Sometimes, hurt things like to be hurt. In my dreams, I find I am one of these hurt things. The first time I know I like the hurt, I am a deer with a broken leg and she is hunting me.
The first sighting. She’s bright-eyed and wrapped up warm. I shake on twig legs, one hoof pulled to my chest, poised to run. I’m cold, so cold the shaking is all I am. She likes the little sounds that start at the back of my throat.
It begins as a play. She doesn’t like it when I’m too easy. I need to make her work for her dinner. She wants me not to want her, but to let her take me anyway. She wants to feel like she has won me. She wants me to be scared. Fear keeps the blood pumping, flavors my flesh, fills my eyes liquid, keeps my limbs stretched.
Am I thinking too much about what she wants? Do I know how to parse my own desires independent of her? We are a complex eco-system of desire. I am jagged prostation. She is searchlight, hot to the touch. She wants me to want her. I want her to want me. We want each other’s wanting more than we want each other.
Lacan would love my brain in a jar, my jello-soft grey matter and all its camera-shy electricity. My mind would make a sweet mush, an easy supper for a great man of science. I’d cook it for him, if I could, fix his crooked bowtie and bring him a newcut cigar while he unravels my cerebrum.
I start running when her foot shifts, quick as can be. It’s tough going with this little leg of mine, fragments of bone shifting side to side.
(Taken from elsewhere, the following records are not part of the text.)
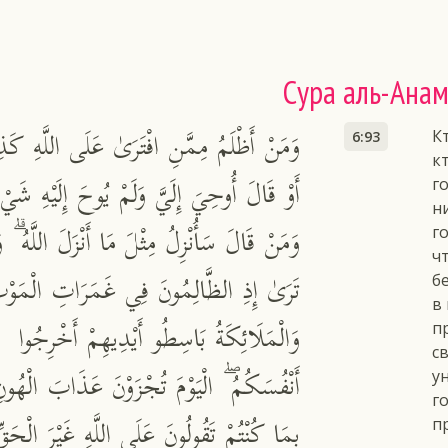
Сура аль-Ана
وَمَنْ أَظْلَمُ مِمَّنِ افْتَرَىٰ عَلَى اللَّهِ كَذِب
К
6:93
к
أَوْ قَالَ أُوحِيَ إِلَيَّ وَلَمْ يُوحَ إِلَيْهِ شَيْء
г
н
وَمَنْ قَالَ سَأُنْزِلُ مِثْلَ مَا أَنْزَلَ اللَّهُ ۗ وَل
г
ч
تَرَىٰ إِذِ الظَّالِمُونَ فِي غَمَرَاتِ الْمَوْ
б
в
وَالْمَلَائِكَةُ بَاسِطُو أَيْدِيهِمْ أَخْرِجُوا
п
с
أَنْفُسَكُمُ ۖ الْيَوْمَ تُجْزَوْنَ عَذَابَ الْهُون
у
г
بِمَا كُنْتُمْ تَقُولُونَ عَلَى اللَّهِ غَيْرَ الْحَقِّ
п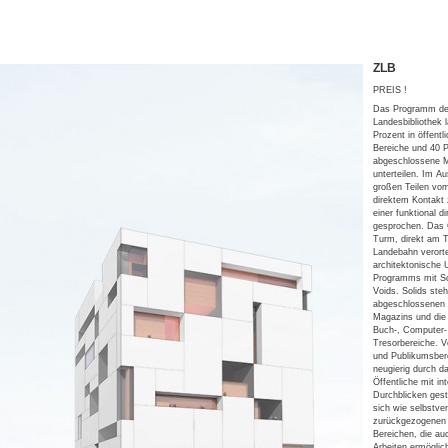
ZLB
PREIS !
Das Programm de
Landesbibliothek l
Prozent in öffentl
Bereiche und 40 
abgeschlossene M
unterteilen. Im A
großen Teilen v
direktem Kontakt
einer funktional d
gesprochen. Das 
Turm, direkt am T
Landebahn verortet
architektonische
Programms mit So
Voids. Solids steh
abgeschlossenen 
Magazins und die 
Buch-, Computer-
Tresorbereiche. Vo
und Publikumsbere
neugierig durch d
Öffentliche mit in
Durchblicken gest
sich wie selbstver
zurückgezogenen u
Bereichen, die auc
Arbeiten ermöglic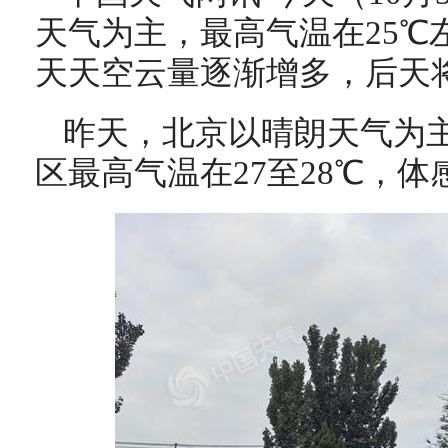
天气为主，最高气温在25℃
天天空云量逐渐增多，后天
昨天，北京以晴朗天气为
区最高气温在27至28℃，体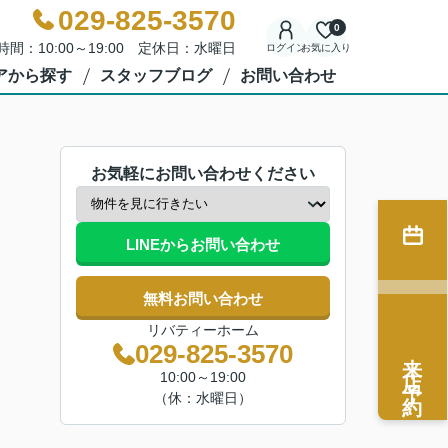
029-825-3570
0
時間：10:00～19:00 定休日：水曜日
ログイン
お気に入り
アから探す
スタッフブログ
お問い合わせ
お気軽にお問い合わせください
LINEからお問い合わせ
無料お問い合わせ
リバティーホーム
029-825-3570
来店予約
10:00～19:00
（休：水曜日）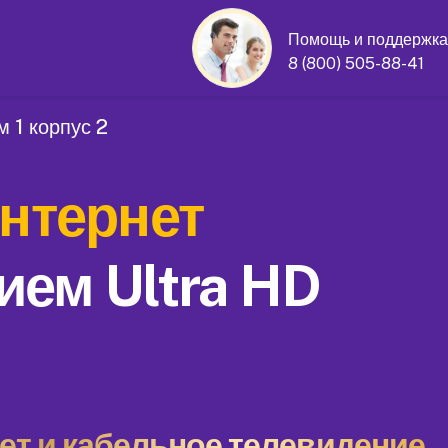
Помощь и поддержка
8 (800) 505-88-41
 1 корпус 2
нтернет
ием Ultra HD
т и кабельное телевидение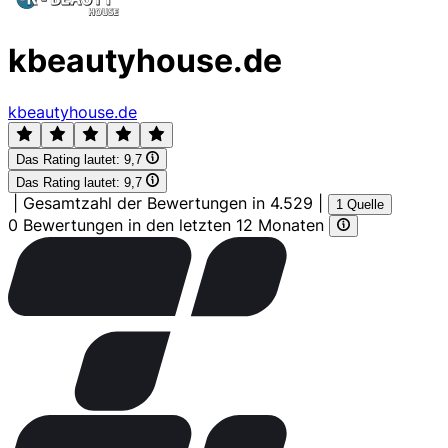
kbeautyhouse.de
kbeautyhouse.de
Das Rating lautet:
9,7
Das Rating lautet:
9,7
|
Gesamtzahl der Bewertungen in 4.529
|
1 Quelle
0 Bewertungen in den letzten 12 Monaten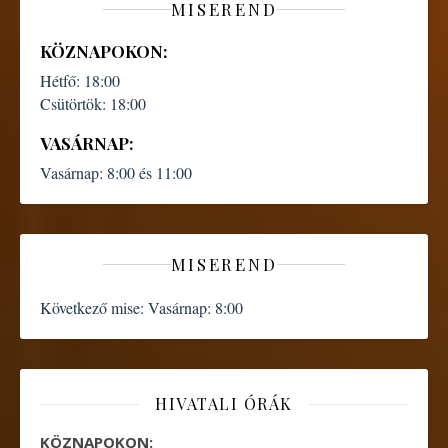
MISEREND
KÖZNAPOKON:
Hétfő:
18:00
Csütörtök:
18:00
VASÁRNAP:
Vasárnap:
8:00 és 11:00
MISEREND
Következő mise:
Vasárnap: 8:00
HIVATALI ÓRÁK
KÖZNAPOKON: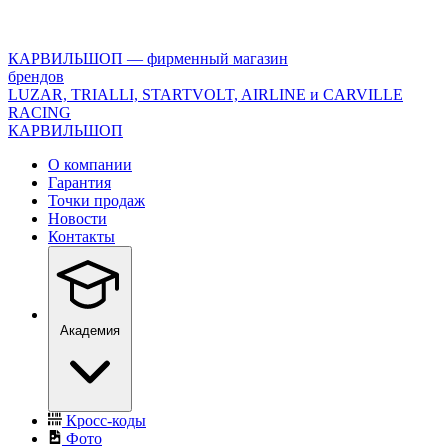
<\?
xml
version="1.0"
КАРВИЛЬШОП — фирменный магазин
encoding="utf-
брендов
8"?
LUZAR, TRIALLI, STARTVOLT, AIRLINE и CARVILLE
>
RACING
КАРВИЛЬШОП
О компании
Гарантия
Точки продаж
Новости
Контакты
Академия
Кросс-коды
Фото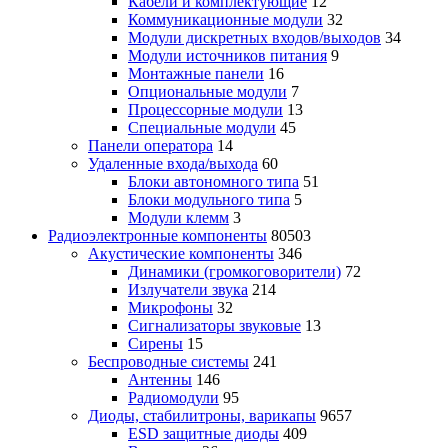
Кабели и комплектующие
12
Коммуникационные модули
32
Модули дискретных входов/выходов
34
Модули источников питания
9
Монтажные панели
16
Опциональные модули
7
Процессорные модули
13
Специальные модули
45
Панели оператора
14
Удаленные входа/выхода
60
Блоки автономного типа
51
Блоки модульного типа
5
Модули клемм
3
Радиоэлектронные компоненты
80503
Акустические компоненты
346
Динамики (громкоговорители)
72
Излучатели звука
214
Микрофоны
32
Сигнализаторы звуковые
13
Сирены
15
Беспроводные системы
241
Антенны
146
Радиомодули
95
Диоды, стабилитроны, варикапы
9657
ESD защитные диоды
409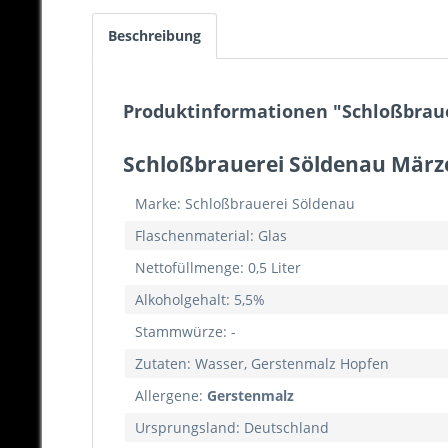
Beschreibung
Produktinformationen "Schloßbraue
Schloßbrauerei Söldenau Märze
Marke: Schloßbrauerei Söldenau
Flaschenmaterial: Glas
Nettofüllmenge: 0,5 Liter
Alkoholgehalt: 5,5%
Stammwürze: -
Zutaten: Wasser, Gerstenmalz Hopfen
Allergene:
Gerstenmalz
Ursprungsland: Deutschland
I wasn’t made to suffer so. Desperation makes my skull thick, brain sick with its heaviness.
There is no sound of her. Just a quick, occasional rustle of a branch, the crunch of snow. Enough to keep me running. There is no air for thought in such a quiet wood of want.
I stumble in a clearing, swinging my head around as I steady. Muscles tense; bile rises. She’s there at the edge of the brush. Our eyes meet. Her eyes are dilated, black and fawning as mine. Now, I needn’t fake my fear. She will catch me soon. Now, I’m scared to die. I know I still will.
And so, I run. The water in my ears, the sea. My legs are jolting with pain, zigzagging electricity. One small stone–I trip–I will not get back up.
I fall to the ground. I have run as far as I can. Rocks between my hooves, dirt staining my sides, sweat beading down my forehead. I rest my legs, all unbroken. She’ll find this trick out soon enough, delight at how I act for her.
I press my fingers to the soft hollow hair coating my breasts. I hold myself in place. I hear her now. I feel my spasms. The anticipation makes me ache.
The hunter takes aim. The sharp thing hits me. I fall apart. The wetness is spreading between my legs. My heart is pounding. I am dying. I am convulsive and wailing. The blame is all hers.
After, she will love me apart until her fingers are weak and pruning, cover me in oil and crushed herbs, wipe her mouth where it drools. Carry my tender body from the bed to the bath. Simmer until my muscles break apart and I am sweet-smelling and warm to her lips. I am so glad I let her hurt me again, tonight.
Tomorrow, I will come back as a bunny. I love to think of how she’ll flay the flesh from my fur. I’m happy about all the essential vitamins and minerals my meat will provide her. If I’m really good, she might even hang my paw from her windshield mirror, her special lucky charm.